Difference in Model Performance when using Validation set/ Testing set

I have implemented a PyTorch NN code for classification and regression.

Classification:
a) Use stratifiedKfolds for cross-validation (K=10- means 10 fold-cross validation)
I divided the data: as follows:
Suppose I have 100 data: 10 for testing, 18 for validation, 72 for training.

b) Loss function = CrossEntropy
c) Optimization = SGD
d) Early Stopping where waittime = 100 epochs.

Problem is:
Baseline Accuracy = 51%
Accuracy on Training set = 100%
Accuracy on validation set = 90%
Accuracy on testing set = 72%

I don’t understand what are the reasons behind the huge performance difference in Testing data/ Validation data?

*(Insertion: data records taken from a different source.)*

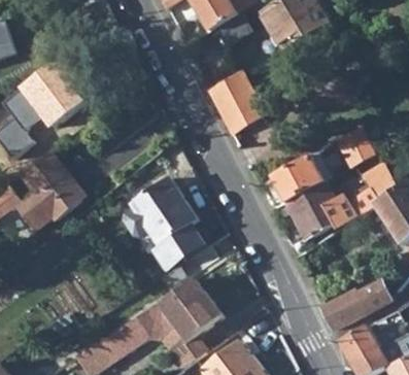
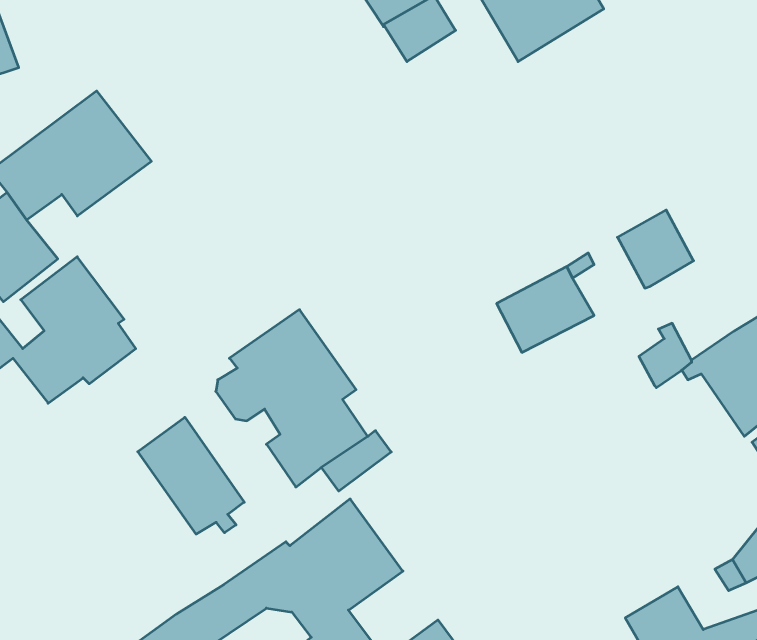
building: [206,72,264,135] -> none
building: [359,165,397,206] -> none
building: [284,181,342,240] -> none
building: none -> [138,417,244,534]
building: [321,286,389,329] -> none

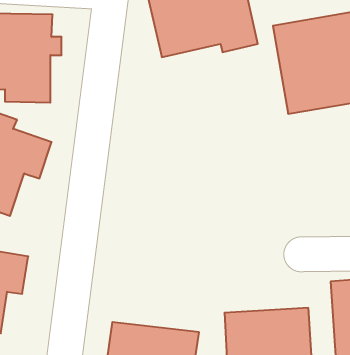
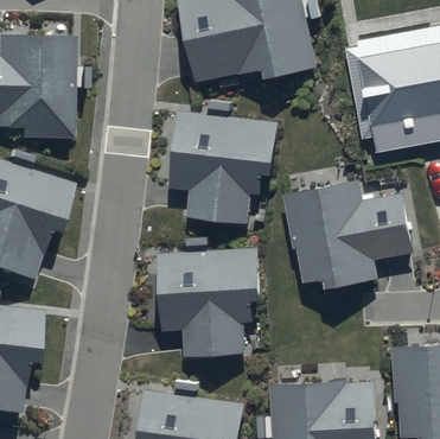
building: none -> [173,123,274,228]
building: none -> [288,178,412,291]
building: none -> [158,254,257,358]

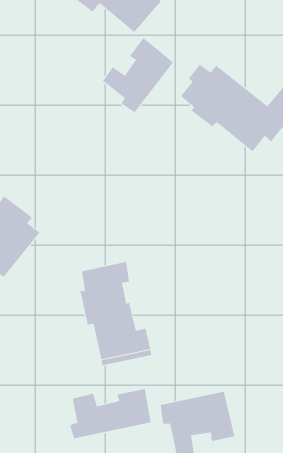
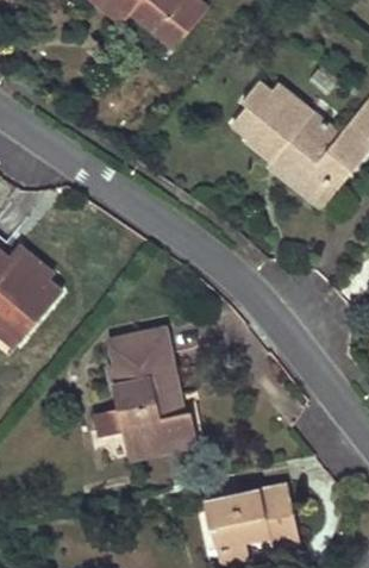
building: [102,37,174,113] -> none
building: [69,388,151,439] -> none

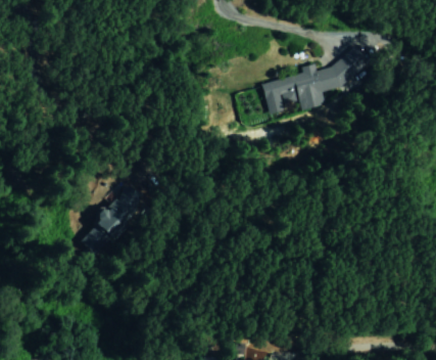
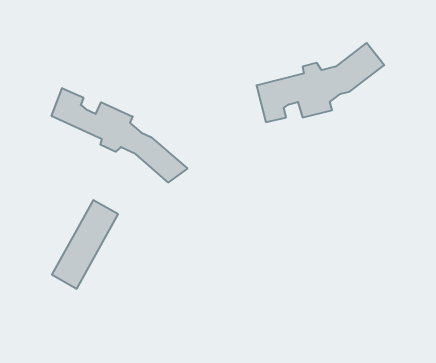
building: none -> [52,88,187,182]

How can I solve this problem?

Regression:
a) use the same network structure
b) loss function = MSELoss
c) Optimization = SGD
d) Early Stopping where waittime = 100 epochs.
e) Use K-fold for cross-validation.
I divided the data: as follows:
Suppose I have 100 data: 10 for testing, 18 for validation, 72 for training.

> Problem is:
Baseline MSE= 14.0
Accuracy on Training set = 0.0012
Accuracy on validation set = 6.45
Accuracy on testing set = 17.12

I don’t understand what are the reasons behind the huge performance difference in Testing data/ Validation data?

How can I solve these problems? or Is this an obvious thing for NN/ depend on particular dataset?

You might see some generalization error in your first example.
Chapter 40 of Ng’s Machine Learning Yearning might give you some more information of this Wikipedia article.